De leden van de fractie van het CDA vragen een reactie van het kabinet op de conclusie van onderzoeksbureau Kalavasta dat de lastenverzwaringen van het afschaffen van de vrijstellingen in de kolen- en de energiebelasting niet of nauwelijks kunnen worden doorberekend en daarmee ijzer- en staalproductie in Nederland meer verliesgevend maken.

De meeste andere Europese landen belasten het gebruik van kolen niet, waardoor het voor Tata Steel niet of slechts zeer beperkt mogelijk is om de extra lasten ten gevolge van deze kolenmaatregel door te belasten in de prijs van staal. Alleen wanneer in Europees verband de vrijstelling op kolenbelasting zou worden afgeschaft, is het voor staalproducenten mogelijk op de Europese markt de kosten van deze lastenverhoging op termijn in de prijs door te berekenen. De fiscale maatregelen hebben echter als voornaamste doel om een extra prijsprikkel te geven om het productieproces te verduurzamen en om van het kolengebruik af te stappen. Bij verduurzaming van het productieproces kan de lastenstijging van de fiscale maatregelen (deels) worden gemitigeerd. Duurzaam geproduceerd staal heeft momenteel een meerprijs. Het is aannemelijk dat in de toekomst in ieder geval voor een deel van de productie sprake zal zijn van een «green premium». Autofabrikanten stellen bijvoorbeeld ook steeds meer eisen aan de CO2-voetafdruk van hun grondstoffen. Tot slot neemt het aantal gratis ETS-rechten voor de productie van staal de komende jaren sterk af. Hierdoor wordt de transitie naar duurzame staalproductie EU-breed gestimuleerd.
——
» Opdracht A:
Beantwoord op basis van de tekst over de kolenbelasting de volgende vragen.
(i) Welk onderzoeksbureau trok de conclusie waarop de leden van de CDA-fractie een reactie vragen?
(ii) Voor welk bedrijf is het niet of slechts zeer beperkt mogelijk om de extra lasten door te belasten in de prijs van staal?
(iii) Wat neemt volgens de tekst de komende jaren sterk af?
» Opdracht B: Typ een deel van de tekst over de kolenbelasting letterlijk over, beginnend bij "De leden van" en doorlopend tot en met "meer verliesgevend maken.".
——
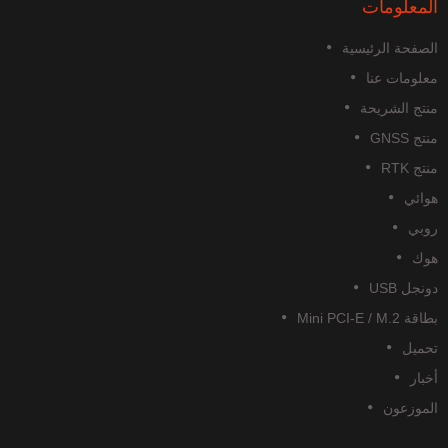
المعلومات
الصفحة الرئيسية
معلومات عنا
منتج الشريحة
منتج GNSS
منتج RTK
هوائي
روبي
هوك
دونجل USB
بطاقة Mini PCI-E / M.2
تحميل
أخبار
الموزعون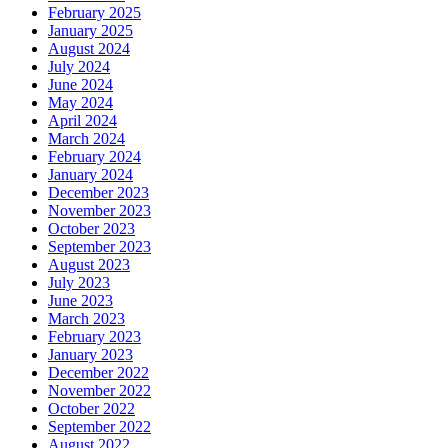
February 2025
January 2025
August 2024
July 2024
June 2024
May 2024
April 2024
March 2024
February 2024
January 2024
December 2023
November 2023
October 2023
September 2023
August 2023
July 2023
June 2023
March 2023
February 2023
January 2023
December 2022
November 2022
October 2022
September 2022
August 2022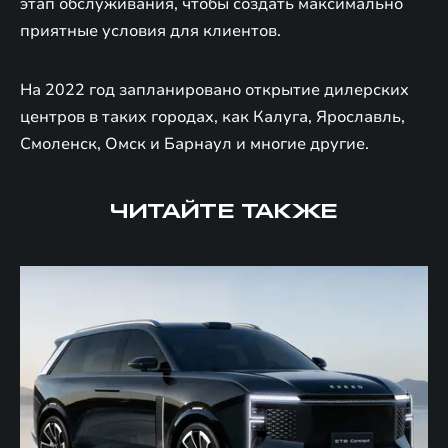
этап обслуживания, чтобы создать максимально
приятные условия для клиентов.
На 2022 год запланировано открытие дилерских
центров в таких городах, как Калуга, Ярославль,
Смоленск, Омск и Барнаул и многие другие.
ЧИТАЙТЕ ТАКЖЕ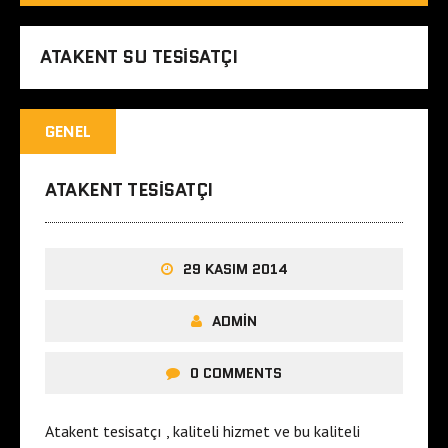
ATAKENT SU TESISATÇI
GENEL
ATAKENT TESISATÇI
29 KASIM 2014
ADMIN
0 COMMENTS
Atakent tesisatçı , kaliteli hizmet ve bu kaliteli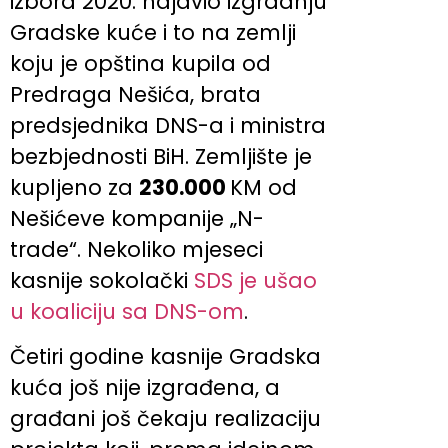
izbora 2020. najavio izgradnju
Gradske kuće i to na zemlji
koju je opština kupila od
Predraga Nešića, brata
predsjednika DNS-a i ministra
bezbjednosti BiH. Zemljište je
kupljeno za
230.000
KM od
Nešićeve kompanije „N-
trade“. Nekoliko mjeseci
kasnije sokolački
SDS je ušao
u koaliciju sa DNS-om
.
Četiri godine kasnije Gradska
kuća još nije izgrađena, a
građani još čekaju realizaciju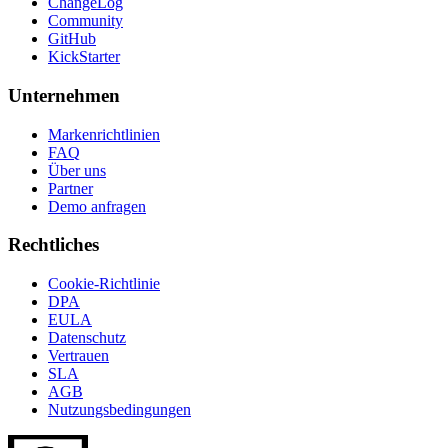
ChangeLog
Community
GitHub
KickStarter
Unternehmen
Markenrichtlinien
FAQ
Über uns
Partner
Demo anfragen
Rechtliches
Cookie-Richtlinie
DPA
EULA
Datenschutz
Vertrauen
SLA
AGB
Nutzungsbedingungen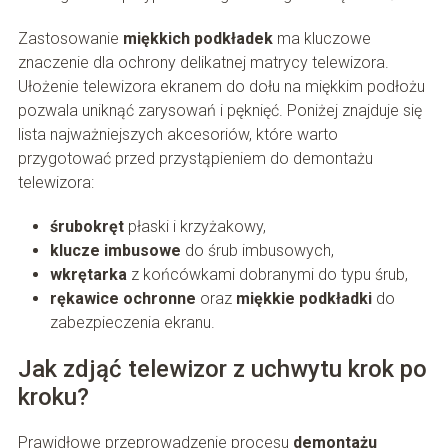
Zastosowanie
miękkich podkładek
ma kluczowe
znaczenie dla ochrony delikatnej matrycy telewizora.
Ułożenie telewizora ekranem do dołu na miękkim podłożu
pozwala uniknąć zarysowań i pęknięć. Poniżej znajduje się
lista najważniejszych akcesoriów, które warto
przygotować przed przystąpieniem do demontażu
telewizora:
śrubokręt
płaski i krzyżakowy,
klucze imbusowe
do śrub imbusowych,
wkrętarka
z końcówkami dobranymi do typu śrub,
rękawice ochronne
oraz
miękkie podkładki
do
zabezpieczenia ekranu.
Jak zdjąć telewizor z uchwytu krok po
kroku?
Prawidłowe przeprowadzenie procesu
demontażu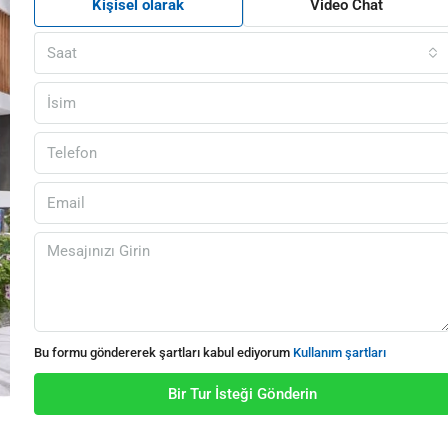
Kişisel olarak
Video Chat
Saat
Bu formu göndererek şartları kabul ediyorum
Kullanım şartları
Bir Tur İsteği Gönderin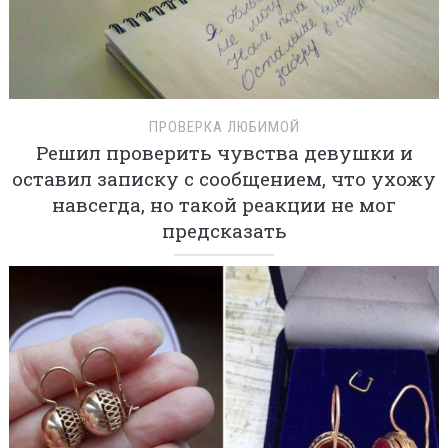
ПРОВЕРКА ЛЮБИМОЙ
Решил проверить чувства девушки и
оставил записку с сообщением, что ухожу
навсегда, но такой реакции не мог
предсказать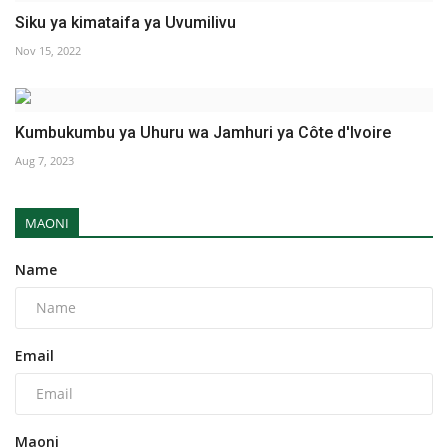
Siku ya kimataifa ya Uvumilivu
Nov 15, 2022
Kumbukumbu ya Uhuru wa Jamhuri ya Côte d'Ivoire
Aug 7, 2023
MAONI
Name
Email
Maoni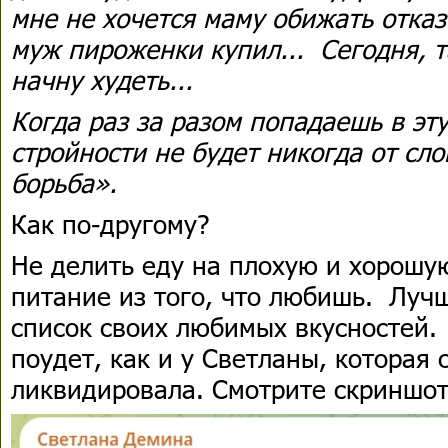
мне не хочется маму обижать отказ
муж пироженки купил... Сегодня, т
начну худеть...
Когда раз за разом попадаешь в эт
стройности не будет никогда от сло
борьба».
Как по-другому?
Не делить еду на плохую и хорошу
питание из того, что любишь. Луч
список своих любимых вкусностей. 
поудет, как и у Светланы, которая 
ликвидировала. Смотрите скриншот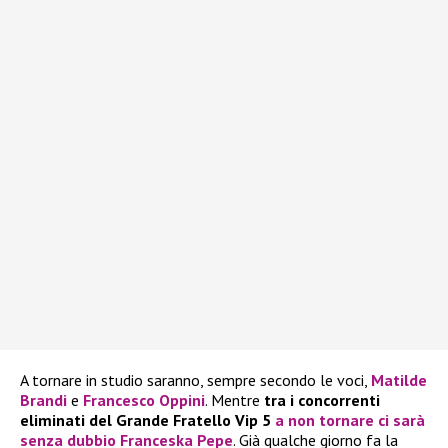
A tornare in studio saranno, sempre secondo le voci,
Matilde
Brandi
e
Francesco Oppini
. Mentre
tra i concorrenti
eliminati del Grande Fratello Vip 5
a non tornare ci sarà
senza dubbio Franceska Pepe
. Già qualche giorno fa la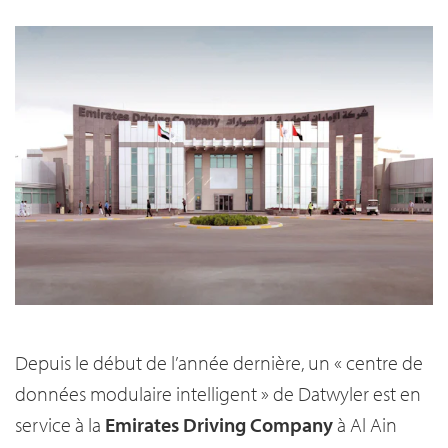
Depuis le début de l’année dernière, un « centre de
données modulaire intelligent » de Datwyler est en
service à la
Emirates Driving Company
à Al Ain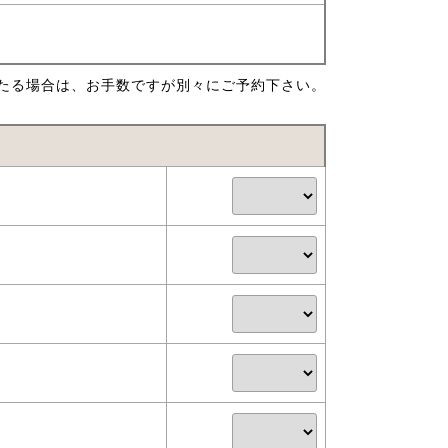
たる場合は、お手数ですが別々にご予約下さい。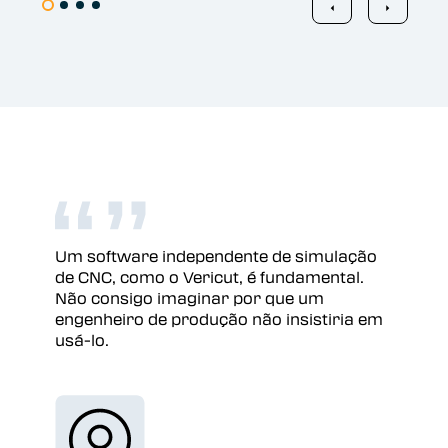
Um software independente de simulação
de CNC, como o Vericut, é fundamental.
Não consigo imaginar por que um
engenheiro de produção não insistiria em
usá-lo.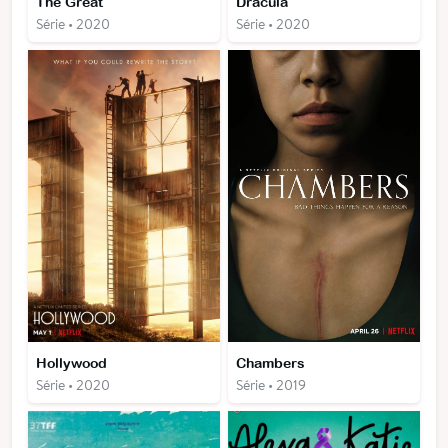
The Great
Dracula
Série • 2020
Série • 2020
Hollywood
Chambers
Série • 2020
Série • 2019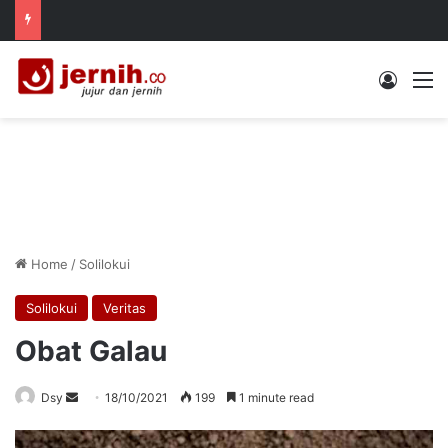
Log In
M
Home
/
Solilokui
Solilokui
Veritas
Obat Galau
Send
Dsy
18/10/2021
199
1 minute read
an
email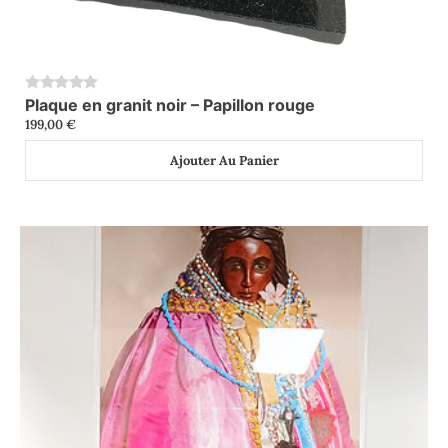
Plaque en granit noir – Papillon rouge
0
199,00
€
Ajouter Au Panier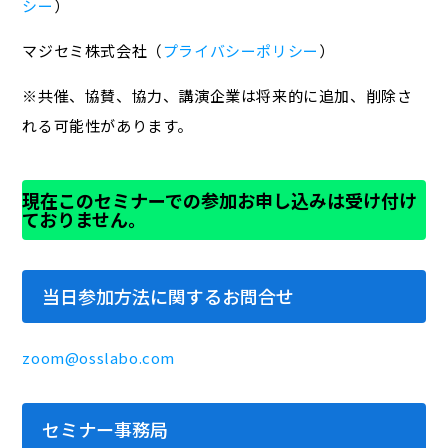
シー
）
マジセミ株式会社（
プライバシーポリシー
）
※共催、協賛、協力、講演企業は将来的に追加、削除さ
れる可能性があります。
現在このセミナーでの参加お申し込みは受け付け
ておりません。
当日参加方法に関するお問合せ
zoom@osslabo.com
セミナー事務局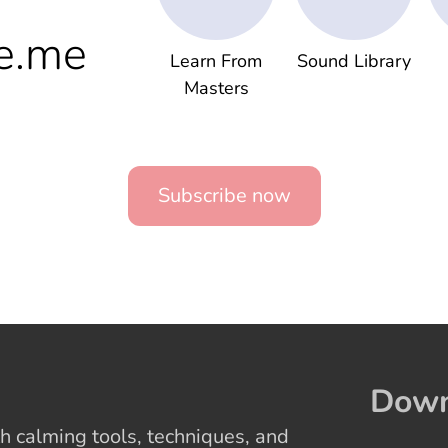
e.me
Learn From
Sound Library
Masters
Subscribe now
Down
 calming tools, techniques, and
——
» Uitwerking A:
(i) Kalavasta
(ii) Tata Steel
(iii) Het aantal gratis ETS-rechten voor de productie van staal

» Uitwerking B:
De leden van de fractie van het CDA vragen een reactie van het kabinet op de conclusie van onderzoeksbureau Kalavasta dat de lastenverzwaringen van het afschaffen van de vrijstellingen in de kolen- en de energiebelasting niet of nauwelijks kunnen worden doorberekend en daarmee ijzer- en staalproductie in Nederland meer verliesgevend maken.